Il est beaucoup question de rythmes et de couleurs dans Shadows qui baigne dans la musique jazz et les battements de pouls du Manhattan nocturne des années 50 (cinémas, concerts, music-hall, pistes de danse, soirées privées intellos etc.) Il y est aussi beaucoup question d'identité. Hugh, Ben et Lelia qui sont frères et sœur et afro-américains ont bien des difficultés à trouver leur place dans la société. Hugh est un musicien de jazz en crise car sa musique ennuie les clients et on lui demande de s'entourer de chorus girls pour rebooster l'audience ce qu'il trouve humiliant. De plus sa négritude manifeste l'expose particulièrement au racisme et en retour le rend agressif et intolérant. Ben, son jeune frère métis est un paumé qui erre avec ses amis de bar en bar pour tenter de chiper les filles des autres ce qui lui vaut de rudes "recadrages" à coups de poing.

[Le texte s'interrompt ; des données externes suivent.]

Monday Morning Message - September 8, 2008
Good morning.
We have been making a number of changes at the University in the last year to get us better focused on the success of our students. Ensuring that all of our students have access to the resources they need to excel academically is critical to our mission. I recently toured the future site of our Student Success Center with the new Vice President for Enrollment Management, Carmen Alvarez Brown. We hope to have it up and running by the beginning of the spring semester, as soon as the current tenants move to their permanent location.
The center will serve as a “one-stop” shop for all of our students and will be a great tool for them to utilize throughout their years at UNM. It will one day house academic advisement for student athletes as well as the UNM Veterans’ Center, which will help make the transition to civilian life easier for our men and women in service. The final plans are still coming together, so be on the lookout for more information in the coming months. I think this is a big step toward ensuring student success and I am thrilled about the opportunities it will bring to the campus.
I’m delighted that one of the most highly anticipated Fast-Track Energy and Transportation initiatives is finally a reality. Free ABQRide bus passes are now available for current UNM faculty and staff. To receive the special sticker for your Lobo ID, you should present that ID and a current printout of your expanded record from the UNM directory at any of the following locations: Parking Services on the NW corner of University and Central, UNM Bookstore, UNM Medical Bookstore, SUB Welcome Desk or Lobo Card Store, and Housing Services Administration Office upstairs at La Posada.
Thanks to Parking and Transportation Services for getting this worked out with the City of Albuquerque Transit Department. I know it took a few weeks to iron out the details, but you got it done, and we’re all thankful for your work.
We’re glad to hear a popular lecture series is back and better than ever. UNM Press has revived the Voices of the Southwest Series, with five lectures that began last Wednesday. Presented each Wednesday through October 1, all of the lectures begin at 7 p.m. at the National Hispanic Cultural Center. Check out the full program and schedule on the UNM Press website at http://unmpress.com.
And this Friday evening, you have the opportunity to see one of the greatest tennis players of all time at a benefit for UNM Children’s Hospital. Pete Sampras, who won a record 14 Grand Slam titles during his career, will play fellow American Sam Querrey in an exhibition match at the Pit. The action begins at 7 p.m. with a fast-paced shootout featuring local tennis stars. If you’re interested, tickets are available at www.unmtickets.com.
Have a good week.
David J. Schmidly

Quant à Lelia, elle fait une expérience particulièrement douloureuse liée à son teint de peau très clair. Elle tombe en effet amoureuse de Tony, un petit blanc baratineur et lâche avec lequel elle va de désillusion en désillusion. Au plus près des visages et donc des émotions, Cassavetes nous livre quelques scènes magistrales: celle de la déception (voire du dégoût) du premier rapport sexuel très loin de ce qu'elle s'était imaginé et celle du racisme ordinaire où tout est dit en deux plans: celui du visage de Tony qui s'assombrit (sans jeu de mots) lorsqu'il découvre le frère de Lelia et comprend donc qu'elle est noire. Et celui du visage de Lelia qui lit celui de Tony et comprend que leur histoire est finie. L'absurdité de ce racisme est particulièrement bien mis en valeur par les lumières qui font souvent paraître Tony plus noir que Lelia.